◆ WORK TO COMPLETE
Repeat word for word the passage of the Trojan War game description below that starts at "The TROJAN WAR puts" and stops after "thunderbolt your way.".

◆ EXERCISE TEXT
..............................

The designer's investigations for a lifetime has resulted in the design taking the most logical approach to simulating the conflict, with the assumption that the Olympian presence is a key way of showing chance and also placing the Game Participants into the shoes (or straight-jackets) of the Olympians themselves, to better "game" the simulation.
The designer has over 50 years of experience designing games and simulations for his own amusement, and for his friends. This will be the first commercial game he has designed, and the reason is that those he grew up with enjoying historical simulation or sporting conflicts from the past (from Chess to SI, 3M, Avalon Hill, SPI, and others, including dozens of homemade games) have all passed from this realm, and to find new friends in gaming, he needs to enter the public commercial space.
The TROJAN WAR puts you on the throne of Zeus, or one of the other Olympians. You will urge on your favored force to clash in the plain before Troy. You decide when to intervene, or to allow the game system to manage the fighting. Heroes step to the front to challenge adversaries in Single Combat. With intervention of the Gods a constant possibility, no outcome is guaranteed, except cases where Fate & Doom predestination rules the day.
Hektor, Memnon, or Penthesilea vs. Achilles. Diomedes vs. Aeneas. Paris vs. Menelaus. These and many others will find your nerves on end, as your Hero risks death to a rival. If you act too quickly and deprive Olympus of a spectacle, Zeus may send a thunderbolt your way.
The TROJAN WAR is the first of over 50 games that we will be releasing in 2019 and 2020. Series include three Napoleonic Battles and one Campaign (Russia), nine games of the American Civil War (seven featuring RE Lee), two of the Old West (Earp & Custer), six Ancient Battles (three Greek and three Roman), three Great War campaigns, and twenty seven WWII campaigns, plus four Command Series Sets.
The Olympians (Gods)
Zeus is the supposedly neutral Olympian, ruling over all. However, he leans to the Trojans as much as he dares. His wife Hera is fiercely partial to the Greeks (hating Aphrodite, who started the whole thing, enticing young Paris to run away with the Spartan Queen Helen, as his reward for awarding Aphrodite Discord's the Golden Apple ("To the Fairest").

..............................

[Stored data]
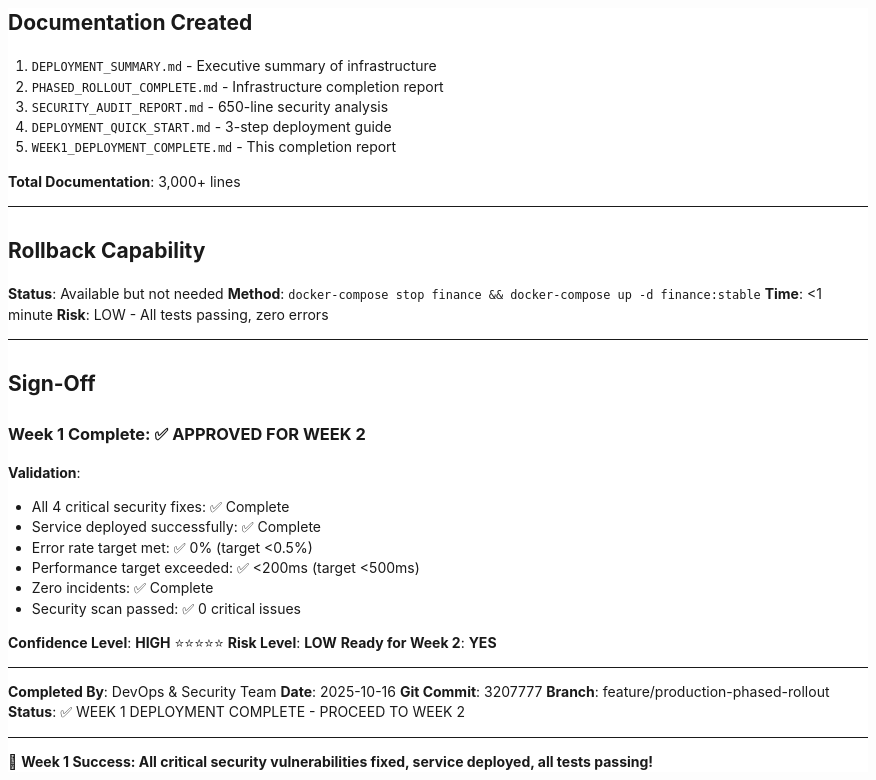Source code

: 
## Documentation Created

1. `DEPLOYMENT_SUMMARY.md` - Executive summary of infrastructure
2. `PHASED_ROLLOUT_COMPLETE.md` - Infrastructure completion report
3. `SECURITY_AUDIT_REPORT.md` - 650-line security analysis
4. `DEPLOYMENT_QUICK_START.md` - 3-step deployment guide
5. `WEEK1_DEPLOYMENT_COMPLETE.md` - This completion report

**Total Documentation**: 3,000+ lines

---

## Rollback Capability

**Status**: Available but not needed
**Method**: `docker-compose stop finance && docker-compose up -d finance:stable`
**Time**: <1 minute
**Risk**: LOW - All tests passing, zero errors

---

## Sign-Off

### Week 1 Complete: ✅ APPROVED FOR WEEK 2

**Validation**:
- All 4 critical security fixes: ✅ Complete
- Service deployed successfully: ✅ Complete
- Error rate target met: ✅ 0% (target <0.5%)
- Performance target exceeded: ✅ <200ms (target <500ms)
- Zero incidents: ✅ Complete
- Security scan passed: ✅ 0 critical issues

**Confidence Level**: **HIGH** ⭐⭐⭐⭐⭐
**Risk Level**: **LOW**
**Ready for Week 2**: **YES**

---

**Completed By**: DevOps & Security Team
**Date**: 2025-10-16
**Git Commit**: 3207777
**Branch**: feature/production-phased-rollout
**Status**: ✅ WEEK 1 DEPLOYMENT COMPLETE - PROCEED TO WEEK 2

---

🎉 **Week 1 Success: All critical security vulnerabilities fixed, service deployed, all tests passing!**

..............................

◆ PROBLEM SOLUTION
The TROJAN WAR puts you on the throne of Zeus, or one of the other Olympians. You will urge on your favored force to clash in the plain before Troy. You decide when to intervene, or to allow the game system to manage the fighting. Heroes step to the front to challenge adversaries in Single Combat. With intervention of the Gods a constant possibility, no outcome is guaranteed, except cases where Fate & Doom predestination rules the day.
Hektor, Memnon, or Penthesilea vs. Achilles. Diomedes vs. Aeneas. Paris vs. Menelaus. These and many others will find your nerves on end, as your Hero risks death to a rival. If you act too quickly and deprive Olympus of a spectacle, Zeus may send a thunderbolt your way.